Two people sitting at a table
Professor Laura McAllister of Cardiff University and Dr Rowan Williams

Urgent change is needed to protect Welsh devolution from collapse, a constitutional commission has concluded.

Co-chaired by Professor Laura McAllister of Cardiff University and Dr Rowan Williams, The Independent Commission on the Constitutional Future of Wales was set up in 2021 to look at how Wales is governed and options for change.

In its interim report, published in December 2022, the commission found significant problems with the way Wales is governed within the Union and that the ‘status quo’ is not a viable or secure foundation for stability and prosperity for Wales. It set out three alternative constitutional routes for Wales. These were independence, a federal system and enhancing devolution.

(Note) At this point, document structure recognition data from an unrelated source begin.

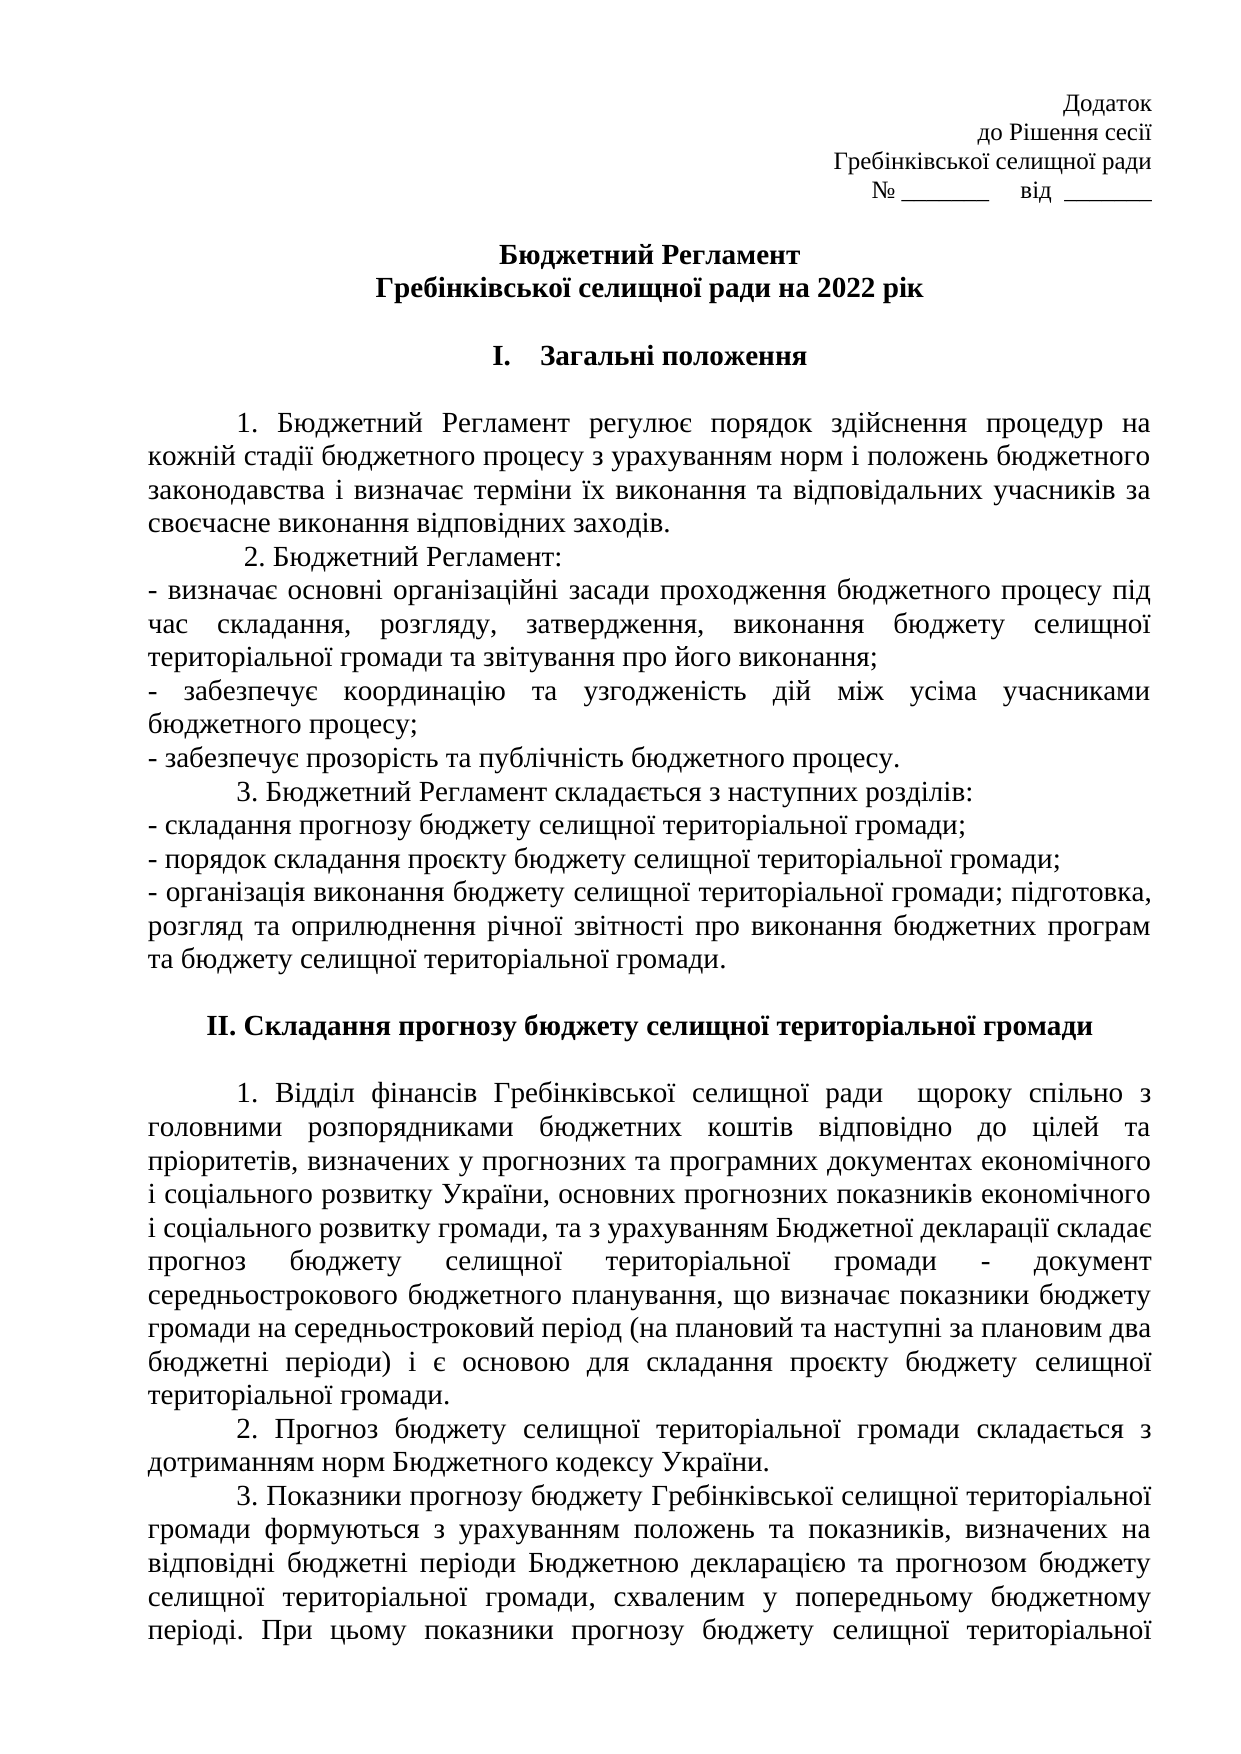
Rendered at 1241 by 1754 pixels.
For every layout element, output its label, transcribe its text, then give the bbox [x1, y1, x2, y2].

text Гребінківської селищної ради на 2022 рік [148, 271, 1152, 304]
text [148, 1478, 1152, 1646]
text Гребінківської селищної ради [827, 146, 1152, 175]
text Додаток [148, 88, 1152, 117]
text - порядок складання проєкту бюджету селищної територіальної громади; [148, 841, 1152, 874]
text Бюджетний Регламент [148, 237, 1152, 271]
text № _______ від _______ [827, 175, 1152, 203]
text І. Загальні положення [148, 338, 1152, 371]
text II. Складання прогнозу бюджету селищної територіальної громади [148, 1008, 1152, 1042]
text - забезпечує координацію та узгодженість дій між усіма учасниками бюджетного процесу; [148, 673, 1152, 740]
text - складання прогнозу бюджету селищної територіальної громади; [148, 807, 1152, 841]
text - визначає основні організаційні засади проходження бюджетного процесу під час складання, розгляду, затвердження, виконання бюджету селищної територіальної громади та звітування про його виконання; [148, 572, 1152, 673]
text - організація виконання бюджету селищної територіальної громади; підготовка, розгляд та оприлюднення річної звітності про виконання бюджетних програм та бюджету селищної територіальної громади. [148, 874, 1152, 975]
text 2. Бюджетний Регламент: [148, 539, 1152, 572]
text 3. Бюджетний Регламент складається з наступних розділів: [148, 774, 1152, 807]
text 2. Прогноз бюджету селищної територіальної громади складається з дотриманням норм Бюджетного кодексу України. [148, 1411, 1152, 1478]
text - забезпечує прозорість та публічність бюджетного процесу. [148, 740, 1152, 774]
text 1. Відділ фінансів Гребінківської селищної ради щороку спільно з головними розпорядниками бюджетних коштів відповідно до цілей та пріоритетів, визначених у прогнозних та програмних документах економічного і соціального розвитку України, основних прогнозних показників економічного і соціального розвитку громади, та з урахуванням Бюджетної декларації складає прогноз бюджету селищної територіальної громади - документ середньострокового бюджетного планування, що визначає показники бюджету громади на середньостроковий період (на плановий та наступні за плановим два бюджетні періоди) і є основою для складання проєкту бюджету селищної територіальної громади. [148, 1076, 1152, 1411]
text до Рішення сесії [827, 117, 1152, 146]
text 1. Бюджетний Регламент регулює порядок здійснення процедур на кожній стадії бюджетного процесу з урахуванням норм і положень бюджетного законодавства і визначає терміни їх виконання та відповідальних учасників за своєчасне виконання відповідних заходів. [148, 405, 1152, 539]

The commission’s final report has concluded that all three options are viable for the long term and also argues that some urgent changes are needed to protect the status quo. These include the devolution of justice, policing and rail infrastructure to improve accountability and service delivery, as well as major changes to the way Wales is funded to ensure devolution can maximise value for money for the people of Wales.

The report also finds legislated protections for inter-governmental relations are needed to ensure that each level of government works together, but more importantly, deliver efficiently in the public interest.

Commenting on the report, First Minister Mark Drakeford said: “This is an important moment in the debate around our constitutional journey and we will give careful consideration to the report’s recommendations.”

Speaking about the findings and timing of the commission’s final report, Co-Chair Professor Laura McAllister, of the University’s Wales Governance Centre, said: “Almost a quarter of a century has passed since powers were first devolved to Wales and this was the right time to have this national conversation with the people of Wales about the next steps in our constitutional journey. Many citizens we have spoken to were not even born at the point that devolution began, while many others have seen changes to how Wales is run in the last 25 years and have opinions on what can be done better or differently.

“Through our work, it became clear that the status quo is not sustainable and the needs of the people of Wales are not being met. If Welsh devolution, even as it stands, is to be protected, these changes must take place urgently. We can then look further ahead at these 3 possible routes for Wales’ future, each of which clearly have both challenges and opportunities.

“It’s vital that this report acts as an impetus for change for the people of Wales in the future and we want the conversation to continue. We’ve kickstarted what we hope will be an even bigger, wider dialogue to involve people in future decision making.”